## Task statement
An image-free reproduction of the data below is needed: print it exactly.

## Data supplied

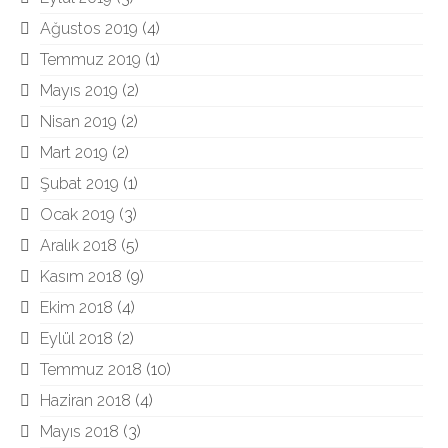
Ağustos 2019
(4)
Temmuz 2019
(1)
Mayıs 2019
(2)
Nisan 2019
(2)
Mart 2019
(2)
Şubat 2019
(1)
Ocak 2019
(3)
Aralık 2018
(5)
Kasım 2018
(9)
Ekim 2018
(4)
Eylül 2018
(2)
Temmuz 2018
(10)
Haziran 2018
(4)
Mayıs 2018
(3)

## Response to the exercise
Ağustos 2019
(4)
Temmuz 2019
(1)
Mayıs 2019
(2)
Nisan 2019
(2)
Mart 2019
(2)
Şubat 2019
(1)
Ocak 2019
(3)
Aralık 2018
(5)
Kasım 2018
(9)
Ekim 2018
(4)
Eylül 2018
(2)
Temmuz 2018
(10)
Haziran 2018
(4)
Mayıs 2018
(3)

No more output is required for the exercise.